Üniversitelerde az sayıda kadro açıldığını belirten öğrenci, “Açılan kadro az ama liyakat yok, dolayısıyla kendini yetiştirmiş birçok insan Türkiye’de kadro bulamadığı için yurt dışına gidiyor” dedi. Temel bilimler alanındaki projelerde kullanılacak ekipmanların yurt dışından sağlandığını kaydeden öğrenci, “Aldığımız bütün ekipmanlar yurt dışından satın alındığı için 30 katını ödemek zorundayız. Verilen bütçeler bu anlamda yeterli olmuyor. Birçok insan, projelerinin kabul olduğunu ama dolar ve euro sürekli arttığı için ekipmanları alamaz hale geldiklerini söylüyorlar” diye konuştu.

Sinan Muşlu
‘ÜNİVERSİTELERİMİZ GİDEREK ÇORAKLAŞAN EĞİTİM ORTAMLARI OLDU’

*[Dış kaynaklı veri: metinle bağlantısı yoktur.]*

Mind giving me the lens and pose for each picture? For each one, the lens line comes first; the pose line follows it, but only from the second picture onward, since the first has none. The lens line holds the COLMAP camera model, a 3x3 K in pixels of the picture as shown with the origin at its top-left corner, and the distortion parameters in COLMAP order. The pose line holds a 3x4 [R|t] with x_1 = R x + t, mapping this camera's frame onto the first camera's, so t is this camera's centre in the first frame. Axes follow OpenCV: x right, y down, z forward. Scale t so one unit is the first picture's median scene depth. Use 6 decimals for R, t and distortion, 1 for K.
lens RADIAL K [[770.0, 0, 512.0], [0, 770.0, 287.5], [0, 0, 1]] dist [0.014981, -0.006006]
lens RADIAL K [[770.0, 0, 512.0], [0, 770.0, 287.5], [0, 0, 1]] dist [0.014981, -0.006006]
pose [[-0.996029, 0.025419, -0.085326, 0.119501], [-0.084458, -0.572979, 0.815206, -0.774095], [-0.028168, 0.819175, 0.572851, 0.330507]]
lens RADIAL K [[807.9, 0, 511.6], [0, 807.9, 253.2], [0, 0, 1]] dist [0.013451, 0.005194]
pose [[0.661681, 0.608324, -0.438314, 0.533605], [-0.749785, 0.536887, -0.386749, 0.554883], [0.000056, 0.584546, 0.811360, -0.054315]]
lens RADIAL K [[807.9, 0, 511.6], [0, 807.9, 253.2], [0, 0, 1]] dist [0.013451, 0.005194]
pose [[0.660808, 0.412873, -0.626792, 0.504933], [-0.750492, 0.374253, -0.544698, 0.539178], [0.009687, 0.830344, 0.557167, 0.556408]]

Eğitim Sen Genel Yükseköğretim ve Eğitim Sekreteri Sinan Muşlu, “Doktora eğitimi, YÖK’ün akademik dünyamızda yarattığı çöküşün etkisi altında olan ve yeterince desteklenmeyen alanlardan yalnızca biri. Türkiye’nin doktora eğitiminde dünyadaki birçok ülkenin gerisinde olduğu bilinen bir durum. Doktora öğretiminin güçlendirilmesi için temel noktaların yeniden düzenlenmesi gerekir” dedi.

Doktora öğrencilerine verilen bursların yetersiz olduğunu belirten Muşlu, YÖK’ün kendi düzenlediği çalıştayda doktora öğrencilerine verilecek bursun, en az asgari ücret düzeyine çıkarılması kararının bugüne kadar hayata geçirilmediğini hatırlattı. YÖK’ün yeterince bilgilendirme yapmadığını söyleyen Muşlu, “Kitap ve belgelerin edinilmesi, araştırma ve tez hazırlama süreçlerinin kapsamı düşünüldüğünde, 7 bin 500 liranın mevcut ekonomik koşullarda teşvik edici olmadığı oldukça açık. Doktora bursu alan öğrenci sayısı ve ne kadarlık bir bütçe ayrıldığı bilinmiyor, bu konuya dair istatistiki bilgiler paylaşılmıyor” ifadelerini kullandı.

‘ÜLKEMİZDE AKADEMİK ÖZGÜRLÜK YOK’

Muşlu, lisans, yüksek lisans ve doktora öğrencilerinin yurt dışına olan ilgi artışlarının nedenini şu cümlelerle aktardı: “Yurt dışına olan akademik ilginin en önemli sebebi, ülkemizde akademik özgürlüğün bulunmaması ve üniversitelerimizin giderek çoraklaşan eğitim ortamlarına sahip olması. Bugün üniversitelerimizde bilim, felsefe, sanat çalışmalarında özgürlük olmadığı gayet açık. İktidarın otoriter gücünün ve ideolojisinin üniversitelere hâkim kılınmasıyla birlikte akademik başarı düzeyi uluslararası ölçütlerde de oldukça gerilere doğru çekildi. Bundan kaynaklı olarak gerek üniversite öğrencileri ve gerekse akademik çalışma yürütenlerin yurt dışı arayışı her geçen gün artıyor.”